The phrase “environmental refugee” summons a compelling image of someone forced to relocate due to climate change. The phrase has been used effectively to raise awareness of such diverse problems as the rising sea levels that are submerging some Pacific islands, as well as the increased impact of natural disasters like hurricanes and earthquakes which cause a mixture of temporary and permanent migration. As climate change accelerates, and its human costs become ever clearer, it is completely appropriate and necessary to respond to these migrations, and a number of international initiatives are underway to do so.
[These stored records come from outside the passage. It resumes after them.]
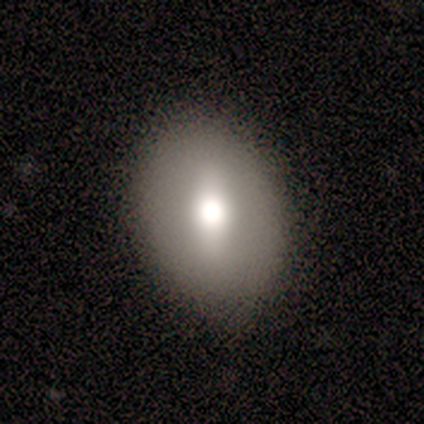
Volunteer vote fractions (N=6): A smooth galaxy with no disk features (67%) that is in between round and cigar-shaped (75%).

Vote fractions:
- Smooth or featured? smooth: 67% / featured or disk: 17% / star or artifact: 17%
- How rounded? in between: 75% / round: 25% / cigar-shaped: 0%
- Merging? none: 100% / minor disturbance: 0% / major disturbance: 0% / merger: 0%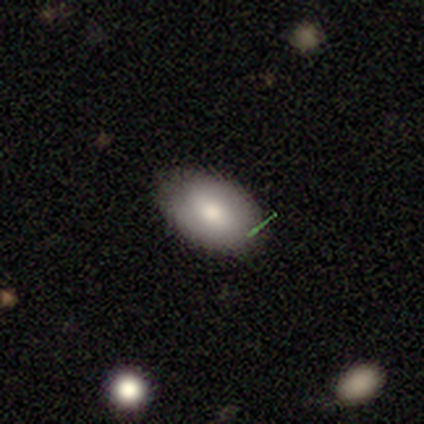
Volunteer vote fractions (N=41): Overall: smooth (78%). How rounded: in between (91%). Merging: none (78%).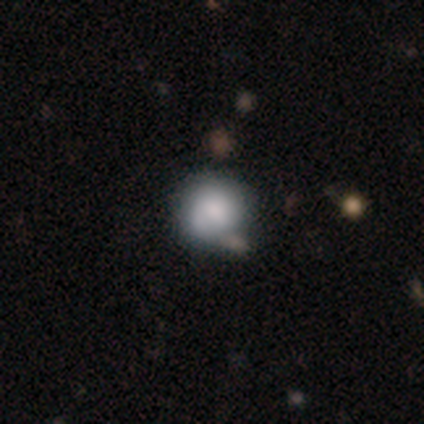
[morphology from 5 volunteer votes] Overall: smooth (100%). How rounded: round (100%). Merging: merger (60%; none 20%).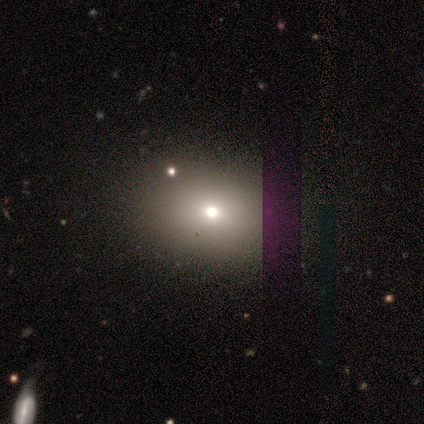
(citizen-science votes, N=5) A smooth galaxy with no disk features (80%) that is in between round and cigar-shaped (75%). Merging: none (60%).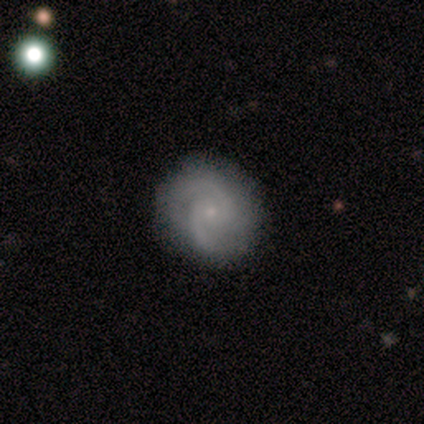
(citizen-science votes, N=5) Smooth or featured? featured or disk (80%)
Edge-on disk? no (100%)
Bar? no (75%)
Spiral arms? yes (100%)
Spiral winding? medium (50%)
Spiral arm count? 2 (75%)
Bulge size? small (100%)
Merging? none (100%)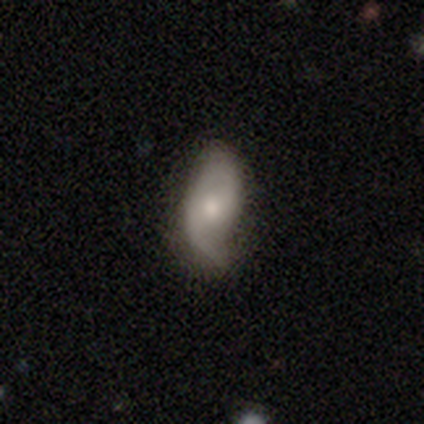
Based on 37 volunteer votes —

As these initiatives go forward, however, it will be increasingly important to be careful and precise about the phrase “environmental refugee.” First, as a legal term, the phrase is dubious. It implicitly harnesses the language, norms, and protections of the United Nations Convention Relating to the Status of Refugees (Refugee Convention), which fits only a small subset of climate change migrants. Second, at a time when the Refugee Convention itself is under enormous strain, the phrase, with its expansive umbrella of applicability, is also problematic from a policy standpoint. Regional refugee instruments are often broader than the Refugee Convention itself, but the Convention is the particular focus of this Article.

This Article begins with an assessment of the circumstances in which the word “refugee” is appropriate for climate change migrants and demonstrates that while the Convention can and will cover individuals in some limited settings, it will be utterly inadequate to protect the broader range of populations needing to migrate. Having established these limitations, the Article then considers the costs of using the word in other contexts. Those costs include the diversion of resources into the project of expanding the Convention, through the slow and arduous work of developing new precedents and understandings to protect climate change. There is also a great risk of weakening the international system’s support for the Convention itself as it stretches to address problems for which it was never designed. The Article ends with a justification for a complementary protection regime, and a brief examination of what such a regime might look like.

Elizabeth Keyes, Environmental Refugees? Rethinking What’s in a Name, 44 North Carolina Journal of International Law 461 (2019).